Gannett previously made headlines for adoption of AI tools.
In 2023, the publisher got FLAK for a summary of sports generated by AI. Last year, the company deployed an AI-generated summary placed under the heading, quickly providing readers with a “critical point.” And the company recently announced plans to hire multiple AI positions in the sports division. This was criticised during contract negotiations, and often expressed dissatisfaction with the 2023 attempt in 2023 with AI-generated sports summaries.
“There’s a lot of slops out there,” said Mike Carraggi, product manager at Patch. He used AI to create morning newsletters from material published on human-inflicted websites and community submissions, saying patches can help serve more audiences than other ways.
“We were able to expand from 1,200 (the patch community) to over 7,000 in a few months without increasing our staff,” Carraggi said. According to Carraggi, the patch has 116 staff in Massachusetts, New Hampshire and Rhode Island. Others are provided only through AI-generated content.
One newsletter forwarded to GBH shows “talk” including weather, summary, local tally news at upcoming events, what neighbors are talking about on social media, job openings and more.
“In these new communities where there are no full-time reporters, we are now a platform. We are not publishers there — there’s a difference,” he said.

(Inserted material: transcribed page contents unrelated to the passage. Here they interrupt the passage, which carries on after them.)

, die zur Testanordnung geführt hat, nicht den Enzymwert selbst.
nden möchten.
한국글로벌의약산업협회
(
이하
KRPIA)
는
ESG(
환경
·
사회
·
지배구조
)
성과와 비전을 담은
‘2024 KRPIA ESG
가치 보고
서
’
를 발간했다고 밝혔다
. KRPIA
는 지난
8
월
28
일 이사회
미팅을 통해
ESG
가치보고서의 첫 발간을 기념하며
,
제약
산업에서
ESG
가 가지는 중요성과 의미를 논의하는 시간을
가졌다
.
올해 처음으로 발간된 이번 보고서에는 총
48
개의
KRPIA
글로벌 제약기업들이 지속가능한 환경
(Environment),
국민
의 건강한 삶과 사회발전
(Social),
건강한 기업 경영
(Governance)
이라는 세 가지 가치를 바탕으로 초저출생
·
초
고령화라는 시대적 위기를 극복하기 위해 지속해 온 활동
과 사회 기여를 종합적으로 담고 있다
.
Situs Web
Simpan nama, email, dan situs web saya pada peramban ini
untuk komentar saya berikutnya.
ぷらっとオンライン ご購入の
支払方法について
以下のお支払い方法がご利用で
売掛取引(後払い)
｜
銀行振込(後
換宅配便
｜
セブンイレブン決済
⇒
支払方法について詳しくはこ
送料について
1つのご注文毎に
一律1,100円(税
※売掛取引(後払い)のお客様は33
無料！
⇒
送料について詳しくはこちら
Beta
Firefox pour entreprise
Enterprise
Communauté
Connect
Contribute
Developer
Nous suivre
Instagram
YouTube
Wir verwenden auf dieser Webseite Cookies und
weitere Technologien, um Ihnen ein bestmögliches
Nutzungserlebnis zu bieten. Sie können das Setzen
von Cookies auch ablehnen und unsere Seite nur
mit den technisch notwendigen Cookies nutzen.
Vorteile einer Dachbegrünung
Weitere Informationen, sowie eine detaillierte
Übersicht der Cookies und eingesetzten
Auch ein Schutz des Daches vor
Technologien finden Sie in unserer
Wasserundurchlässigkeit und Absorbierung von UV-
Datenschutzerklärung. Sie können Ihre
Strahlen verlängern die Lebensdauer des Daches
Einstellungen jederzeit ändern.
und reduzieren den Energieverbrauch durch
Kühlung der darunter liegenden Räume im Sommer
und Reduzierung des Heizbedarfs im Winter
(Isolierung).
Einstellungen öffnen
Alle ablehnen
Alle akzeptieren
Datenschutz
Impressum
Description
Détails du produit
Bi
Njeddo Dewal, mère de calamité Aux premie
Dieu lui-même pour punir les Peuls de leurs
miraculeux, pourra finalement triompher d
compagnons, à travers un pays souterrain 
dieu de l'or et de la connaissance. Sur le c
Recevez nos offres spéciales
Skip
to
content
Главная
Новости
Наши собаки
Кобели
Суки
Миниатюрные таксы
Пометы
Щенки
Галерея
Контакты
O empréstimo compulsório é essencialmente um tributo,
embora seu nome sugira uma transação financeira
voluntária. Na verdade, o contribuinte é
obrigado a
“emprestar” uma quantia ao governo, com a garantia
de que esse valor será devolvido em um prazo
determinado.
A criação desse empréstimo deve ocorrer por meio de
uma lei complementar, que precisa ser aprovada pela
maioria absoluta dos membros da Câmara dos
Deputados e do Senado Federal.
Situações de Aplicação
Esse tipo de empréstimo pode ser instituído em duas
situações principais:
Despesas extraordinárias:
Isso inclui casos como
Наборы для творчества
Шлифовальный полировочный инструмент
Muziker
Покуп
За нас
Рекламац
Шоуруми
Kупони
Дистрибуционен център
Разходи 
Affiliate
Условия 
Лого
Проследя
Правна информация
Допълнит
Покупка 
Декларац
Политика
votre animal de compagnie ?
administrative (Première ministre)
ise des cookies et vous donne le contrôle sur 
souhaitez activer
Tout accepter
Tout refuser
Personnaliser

Local entrepreneur Winston Chen is trying to bring in AI to generate more newsrooms through the tools he created. He and David Trilling co-founded within Arlington in 2023 after hearing other residents complain that they could not attend town’s hours of meetings.
“We just said, “Why not shoot this new, fanged AI technology… do you use it to download audio from a local government meeting, use AI to transcribe the meeting, use another AI to summarise what happened in the meeting?”
He said that Trill would make sure the summary was free of errors. They spoke with leaders of new nonprofits in the Lexington, Belmont and Cape areas, but they still don’t know the idea.
“We built the technology so that it wasn’t inherent to Arlington,” he said. “We want to be able to provide this as a free service to the town and local media who want it.”